▶ _Your instructions_: Reproduce the lines below with every instance of "Rowan" swapped for "Drops", keeping everything else unchanged. Leave the pictures out.

----

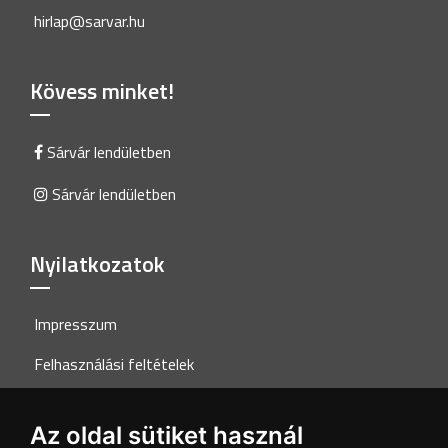
hirlap@sarvar.hu
Kövess minket!
Sárvár lendületben
Sárvár lendületben
Nyilatkozatok
Impresszum
Felhasználási feltételek
Adatkezelési tájékoztató
Az oldal sütiket használ
Akadálymentesítési nyilatkozat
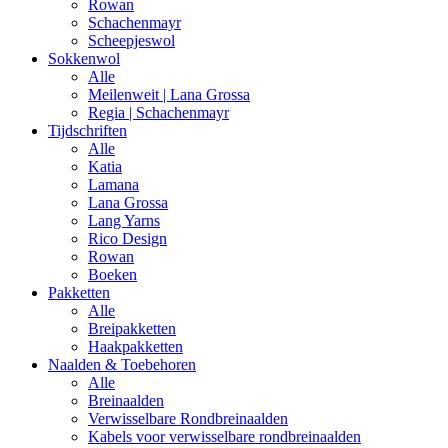
Rowan
Schachenmayr
Scheepjeswol
Sokkenwol
Alle
Meilenweit | Lana Grossa
Regia | Schachenmayr
Tijdschriften
Alle
Katia
Lamana
Lana Grossa
Lang Yarns
Rico Design
Rowan
Boeken
Pakketten
Alle
Breipakketten
Haakpakketten
Naalden & Toebehoren
Alle
Breinaalden
Verwisselbare Rondbreinaalden
Kabels voor verwisselbare rondbreinaalden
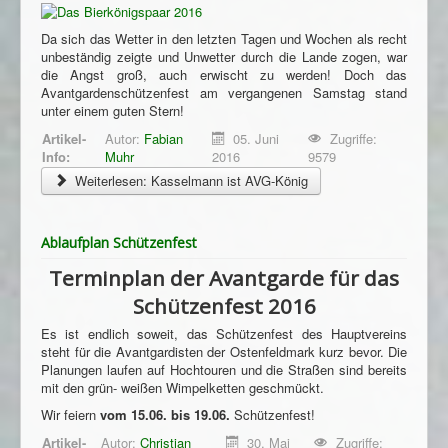
Da sich das Wetter in den letzten Tagen und Wochen als recht
unbeständig zeigte und Unwetter durch die Lande zogen, war
die Angst groß, auch erwischt zu werden! Doch das
Avantgardenschützenfest am vergangenen Samstag stand
unter einem guten Stern!
Artikel-
Autor:
Fabian
05. Juni
Zugriffe:
Info:
Muhr
2016
9579
Weiterlesen: Kasselmann ist AVG-König
Ablaufplan Schützenfest
Terminplan der Avantgarde für das
Schützenfest 2016
Es ist endlich soweit, das Schützenfest des Hauptvereins
steht für die Avantgardisten der Ostenfeldmark kurz bevor. Die
Planungen laufen auf Hochtouren und die Straßen sind bereits
mit den grün- weißen Wimpelketten geschmückt.
Wir feiern
vom 15.06. bis 19.06.
Schützenfest!
Artikel-
Autor:
Christian
30. Mai
Zugriffe:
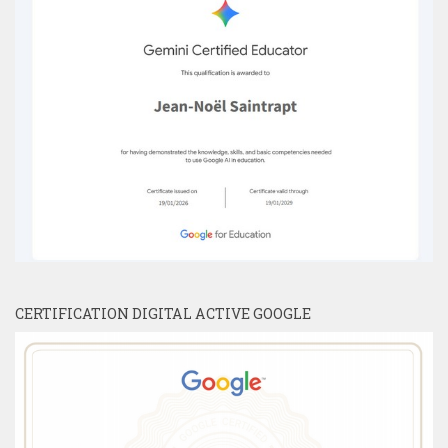
CERTIFICATION DIGITAL ACTIVE GOOGLE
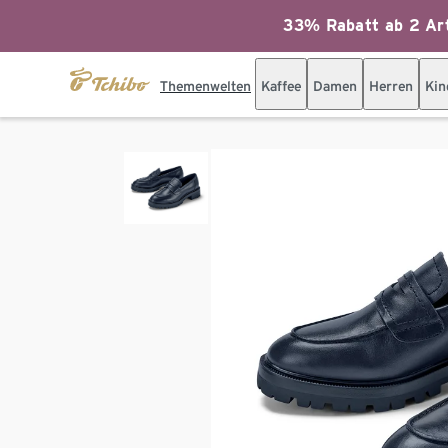
33% Rabatt ab 2 Art
Themenwelten
Kaffee
Damen
Herren
Kin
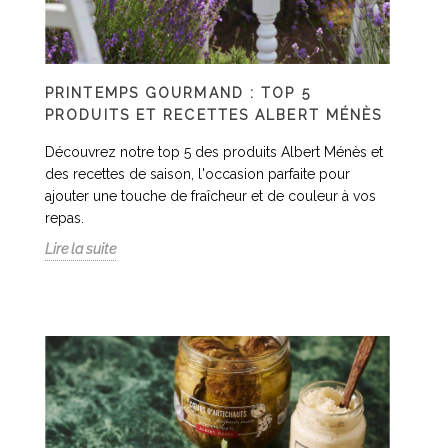
PRINTEMPS GOURMAND : TOP 5
PRODUITS ET RECETTES ALBERT MÉNÈS
Découvrez notre top 5 des produits Albert Ménès et
des recettes de saison, l'occasion parfaite pour
ajouter une touche de fraîcheur et de couleur à vos
repas.
Lire la suite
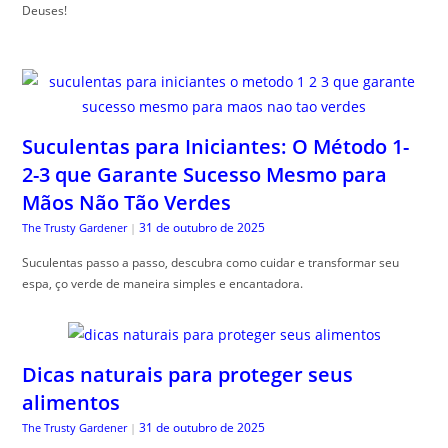
Deuses!
Suculentas para Iniciantes: O Método 1-
2-3 que Garante Sucesso Mesmo para
Mãos Não Tão Verdes
31 de outubro de 2025
The Trusty Gardener
|
Suculentas passo a passo, descubra como cuidar e transformar seu
espa, ço verde de maneira simples e encantadora.
Dicas naturais para proteger seus
alimentos
31 de outubro de 2025
The Trusty Gardener
|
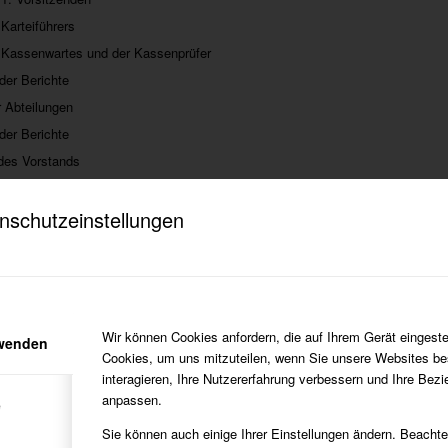
 Karteiführers
 Kassenwartes und der Kassenprüfer
der Berichte
r Abteilungen
der Berichte
des Vorstands
ue Satzung, geänderte Beitragsordnung
ahl eines Wahlleiters/Wahlleiterin
nschutzeinstellungen
m Vorstand: Karteiführer/in; Marketing, Medien & Öffentlichkeit
nes
ber eine rege Teilnahme.
orsitz
Wir können Cookies anfordern, die auf Ihrem Gerät eingeste
rwenden
Cookies, um uns mitzuteilen, wenn Sie unsere Websites be
interagieren, Ihre Nutzererfahrung verbessern und Ihre Bez
anpassen.
e
Sie können auch einige Ihrer Einstellungen ändern. Beacht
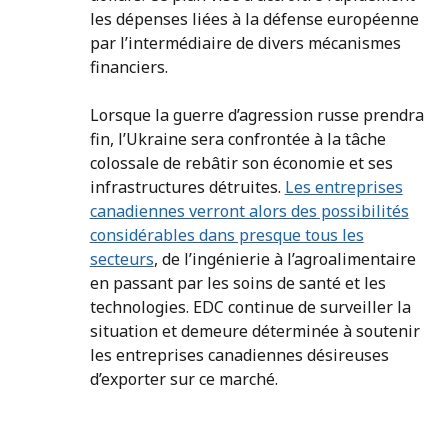
les dépenses liées à la défense européenne
par l’intermédiaire de divers mécanismes
financiers.
Lorsque la guerre d’agression russe prendra
fin, l’Ukraine sera confrontée à la tâche
colossale de rebâtir son économie et ses
infrastructures détruites.
Les entreprises
canadiennes verront alors des possibilités
considérables dans presque tous les
secteurs
, de l’ingénierie à l’agroalimentaire
en passant par les soins de santé et les
technologies. EDC continue de surveiller la
situation et demeure déterminée à soutenir
les entreprises canadiennes désireuses
d’exporter sur ce marché.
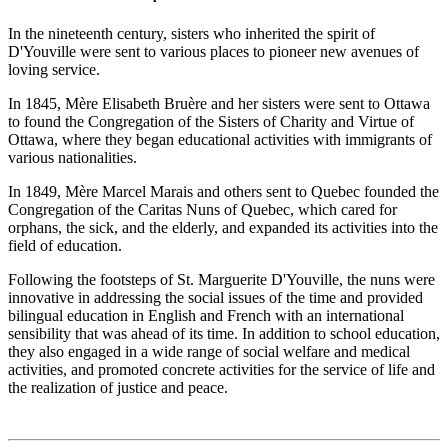
In the nineteenth century, sisters who inherited the spirit of
D'Youville were sent to various places to pioneer new avenues of
loving service.
In 1845, Mère Elisabeth Bruère and her sisters were sent to Ottawa
to found the Congregation of the Sisters of Charity and Virtue of
Ottawa, where they began educational activities with immigrants of
various nationalities.
In 1849, Mère Marcel Marais and others sent to Quebec founded the
Congregation of the Caritas Nuns of Quebec, which cared for
orphans, the sick, and the elderly, and expanded its activities into the
field of education.
Following the footsteps of St. Marguerite D'Youville, the nuns were
innovative in addressing the social issues of the time and provided
bilingual education in English and French with an international
sensibility that was ahead of its time. In addition to school education,
they also engaged in a wide range of social welfare and medical
activities, and promoted concrete activities for the service of life and
the realization of justice and peace.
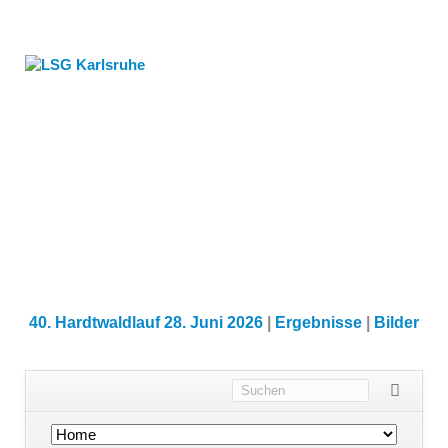
40. Hardtwaldlauf 28. Juni 2026
|
Ergebnisse
|
Bilder
Navigation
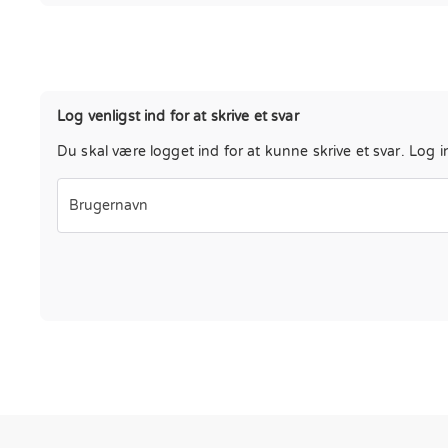
Log venligst ind for at skrive et svar
Du skal være logget ind for at kunne skrive et svar. Log i
Brugernavn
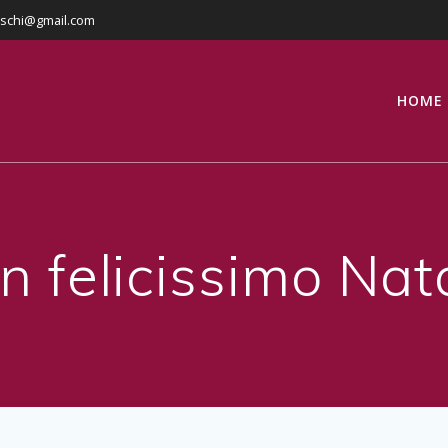
eschi@gmail.com
HOME
n felicissimo Nat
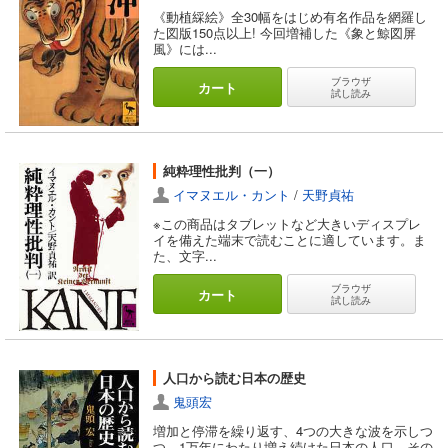
《動植綵絵》全30幅をはじめ有名作品を網羅し
た図版150点以上! 今回増補した《象と鯨図屏
風》には...
ブラウザ
カート
試し読み
純粋理性批判（一）
イマヌエル・カント
/
天野貞祐
※この商品はタブレットなど大きいディスプレ
イを備えた端末で読むことに適しています。ま
た、文字...
ブラウザ
カート
試し読み
人口から読む日本の歴史
鬼頭宏
増加と停滞を繰り返す、4つの大きな波を示しつ
つ、1万年にわたり増え続けた日本の人口。その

----

▶ _Solution to this task_:
hirlap@sarvar.hu
Kövess minket!
Sárvár lendületben
Sárvár lendületben
Nyilatkozatok
Impresszum
Felhasználási feltételek
Adatkezelési tájékoztató
Az oldal sütiket használ
Akadálymentesítési nyilatkozat
Drops
Schachenmayr
Scheepjeswol
Sokkenwol
Alle
Meilenweit | Lana Grossa
Regia | Schachenmayr
Tijdschriften
Alle
Katia
Lamana
Lana Grossa
Lang Yarns
Rico Design
Drops
Boeken
Pakketten
Alle
Breipakketten
Haakpakketten
Naalden & Toebehoren
Alle
Breinaalden
Verwisselbare Rondbreinaalden
Kabels voor verwisselbare rondbreinaalden
Da sich das Wetter in den letzten Tagen und Wochen als recht
unbeständig zeigte und Unwetter durch die Lande zogen, war
die Angst groß, auch erwischt zu werden! Doch das
Avantgardenschützenfest am vergangenen Samstag stand
unter einem guten Stern!
Artikel-
Autor:
Fabian
05. Juni
Zugriffe:
Info:
Muhr
2016
9579
Weiterlesen: Kasselmann ist AVG-König
Ablaufplan Schützenfest
Terminplan der Avantgarde für das
Schützenfest 2016
Es ist endlich soweit, das Schützenfest des Hauptvereins
steht für die Avantgardisten der Ostenfeldmark kurz bevor. Die
Planungen laufen auf Hochtouren und die Straßen sind bereits
mit den grün- weißen Wimpelketten geschmückt.
Wir feiern
vom 15.06. bis 19.06.
Schützenfest!
Artikel-
Autor:
Christian
30. Mai
Zugriffe:
CERTIFICATION DIGITAL ACTIVE GOOGLE
33% Rabatt ab 2 Art
Themenwelten
Kaffee
Damen
Herren
Kin
PRINTEMPS GOURMAND : TOP 5
PRODUITS ET RECETTES ALBERT MÉNÈS
Découvrez notre top 5 des produits Albert Ménès et
des recettes de saison, l'occasion parfaite pour
ajouter une touche de fraîcheur et de couleur à vos
repas.
Lire la suite
Deuses!
Suculentas para Iniciantes: O Método 1-
2-3 que Garante Sucesso Mesmo para
Mãos Não Tão Verdes
31 de outubro de 2025
The Trusty Gardener
|
Suculentas passo a passo, descubra como cuidar e transformar seu
espa, ço verde de maneira simples e encantadora.
Dicas naturais para proteger seus
alimentos
31 de outubro de 2025
The Trusty Gardener
|
 Karteiführers
 Kassenwartes und der Kassenprüfer
der Berichte
r Abteilungen
der Berichte
des Vorstands
ue Satzung, geänderte Beitragsordnung
ahl eines Wahlleiters/Wahlleiterin
nschutzeinstellungen
m Vorstand: Karteiführer/in; Marketing, Medien & Öffentlichkeit
nes
ber eine rege Teilnahme.
orsitz
Wir können Cookies anfordern, die auf Ihrem Gerät eingeste
rwenden
Cookies, um uns mitzuteilen, wenn Sie unsere Websites be
interagieren, Ihre Nutzererfahrung verbessern und Ihre Bez
anpassen.
e
Sie können auch einige Ihrer Einstellungen ändern. Beacht
les dépenses liées à la défense européenne
par l’intermédiaire de divers mécanismes
financiers.
Lorsque la guerre d’agression russe prendra
fin, l’Ukraine sera confrontée à la tâche
colossale de rebâtir son économie et ses
infrastructures détruites.
Les entreprises
canadiennes verront alors des possibilités
considérables dans presque tous les
secteurs
, de l’ingénierie à l’agroalimentaire
en passant par les soins de santé et les
technologies. EDC continue de surveiller la
situation et demeure déterminée à soutenir
les entreprises canadiennes désireuses
d’exporter sur ce marché.
In the nineteenth century, sisters who inherited the spirit of
D'Youville were sent to various places to pioneer new avenues of
loving service.
In 1845, Mère Elisabeth Bruère and her sisters were sent to Ottawa
to found the Congregation of the Sisters of Charity and Virtue of
Ottawa, where they began educational activities with immigrants of
various nationalities.
In 1849, Mère Marcel Marais and others sent to Quebec founded the
Congregation of the Caritas Nuns of Quebec, which cared for
orphans, the sick, and the elderly, and expanded its activities into the
field of education.
Following the footsteps of St. Marguerite D'Youville, the nuns were
innovative in addressing the social issues of the time and provided
bilingual education in English and French with an international
sensibility that was ahead of its time. In addition to school education,
they also engaged in a wide range of social welfare and medical
activities, and promoted concrete activities for the service of life and
the realization of justice and peace.
40. Hardtwaldlauf 28. Juni 2026
|
Ergebnisse
|
Bilder
Navigation
Log venligst ind for at skrive et svar
Du skal være logget ind for at kunne skrive et svar. Log i
Brugernavn
eschi@gmail.com
HOME
n felicissimo Nat
《動植綵絵》全30幅をはじめ有名作品を網羅し
た図版150点以上! 今回増補した《象と鯨図屏
風》には...
ブラウザ
カート
試し読み
純粋理性批判（一）
イマヌエル・カント
/
天野貞祐
※この商品はタブレットなど大きいディスプレ
イを備えた端末で読むことに適しています。ま
た、文字...
ブラウザ
カート
試し読み
人口から読む日本の歴史
鬼頭宏
増加と停滞を繰り返す、4つの大きな波を示しつ
つ、1万年にわたり増え続けた日本の人口。その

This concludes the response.